Pinjore and our Honeymoon Suite

Pinjore, named after the location of our wedding reception celebration. It's hard to forget the date that we found her. It was October 11th (or is it 12th?) 2014, the day of our wedding. It had been a hell of a week, full of celebrations with friends and family over multiple days. We had rented a bus for everyone that was visiting from the US, especially Julie's family. It was mostly a rolling party bus for a week with some sightseeing in Agra, Delhi and finally ending up in Chandigarh for the wedding. 

Tag Mahal India


The bus stopped for a bathroom break (because how could one pass up a public toilet in India) on the way up from our house to the location of the wedding reception where we saw Pinjore, the cutest little puppy, wandering around at the edge of a very busy highway. There was no mommy in sight, nobody knew much about her and we were starting to feel overwhelmed by not being able to help a dog the entire time we had been in India. Sure, we had donated hundreds of dollars to many organizations in the past, but this was the time to start doing the work instead of paying others to do the work. 

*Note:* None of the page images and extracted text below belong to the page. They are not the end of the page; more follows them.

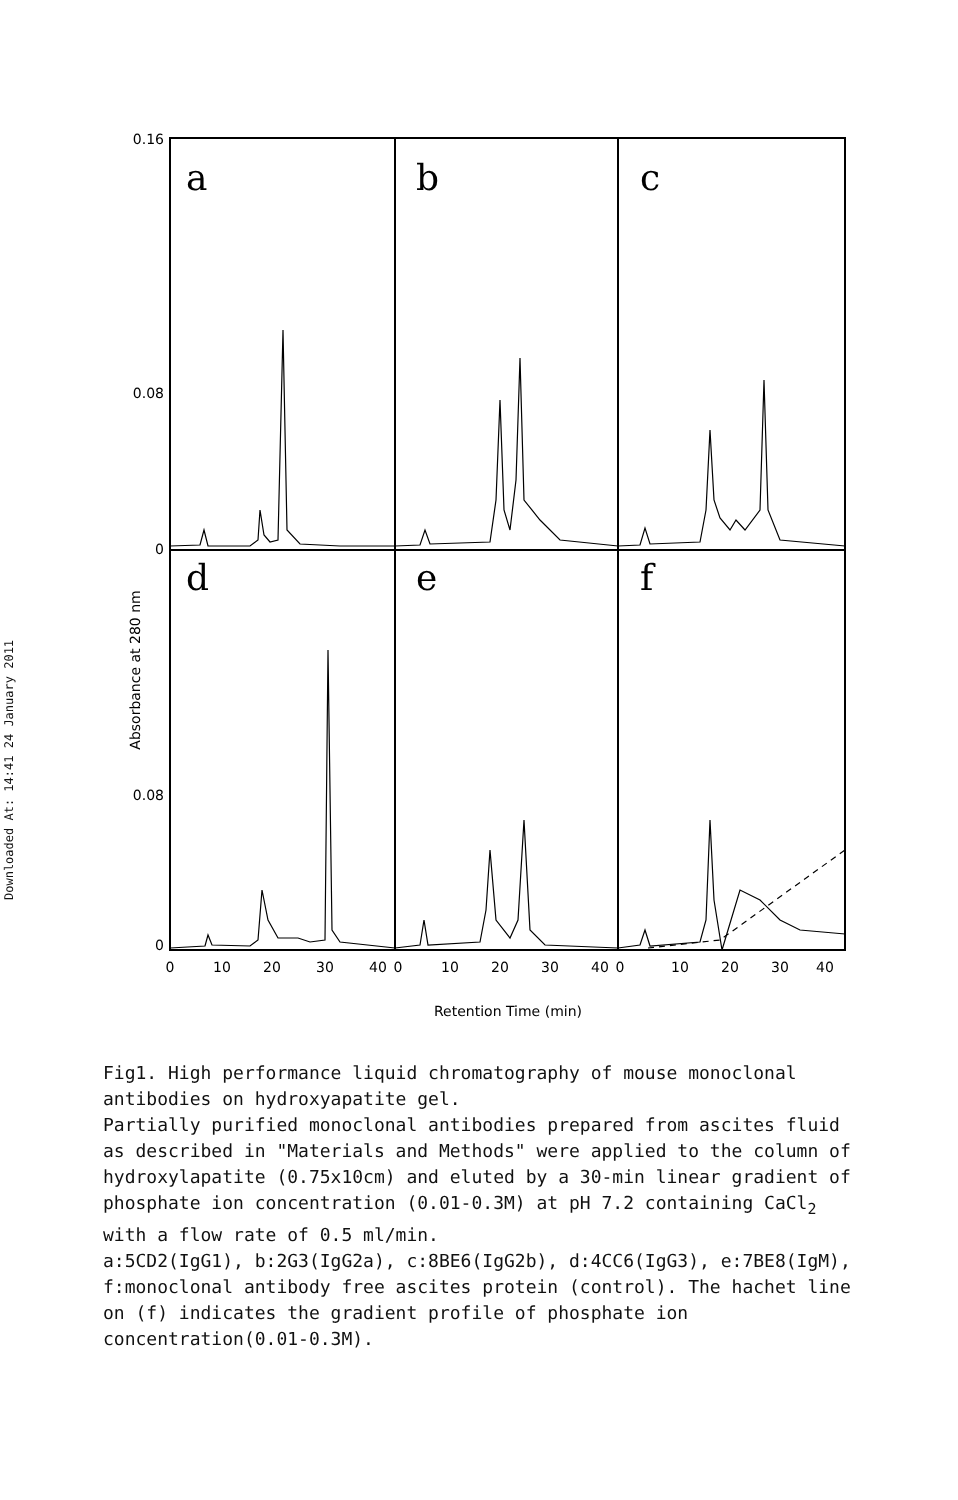Downloaded At: 14:41 24 January 2011
0.16
0.08
0
0.08
0
a
b
c
d
e
f
0
10
20
30
40
0
10
20
30
40
0
10
20
30
40
Retention Time (min)
Absorbance at 280 nm
Fig1. High performance liquid chromatography of mouse monoclonal antibodies on hydroxyapatite gel.
Partially purified monoclonal antibodies prepared from ascites fluid as described in "Materials and Methods" were applied to the column of hydroxylapatite (0.75x10cm) and eluted by a 30-min linear gradient of phosphate ion concentration (0.01-0.3M) at pH 7.2 containing CaCl<sub>2</sub> with a flow rate of 0.5 ml/min.
a:5CD2(IgG1), b:2G3(IgG2a), c:8BE6(IgG2b), d:4CC6(IgG3), e:7BE8(IgM),
f:monoclonal antibody free ascites protein (control). The hachet line on (f) indicates the gradient profile of phosphate ion concentration(0.01-0.3M).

Indian Stray Dog Busy Street

So we decided to pick her up, mostly because I was confident that my Dad wouldn't get too mad at me on our wedding night :) We got her a comfy box, lots of food and water and she spent the night in our honeymoon suite at the Pinjore Garden Resort. 

Indian Stray Dog

After the celebrations and all of the family and friends leaving, we were so grateful to have Pinjore around to help with the post-celebration blues. Except, on the 3rd morning of being with us, she started behaving strangely, wasn't able to walk and eventually started having seizures. 

We rushed her to a local vet, where we learned that she had distemper, which finally ended her life. 

Pinjore helped us realize the fate of most of the puppies that are born in India. They are so adorable, cute and innocent, but the fact is that most puppies born in India don't get to see their 1 year birthday. The most common killer of puppies are:

  • Parvo and distemper, (both preventable diseases with a simple vaccination)
  • Heat and cold
  • Starvation
  • Injuries and death from being run over by vehicles

We love all animals, and just like everyone else, puppies have a special place in our hearts. Of course, it is crucial that as we work on partnering with our organizations to improve the life quality and survival rate of puppies, we work on spay and neuter and adoption programs to ensure that we're not creating more problems and increase the number of dogs.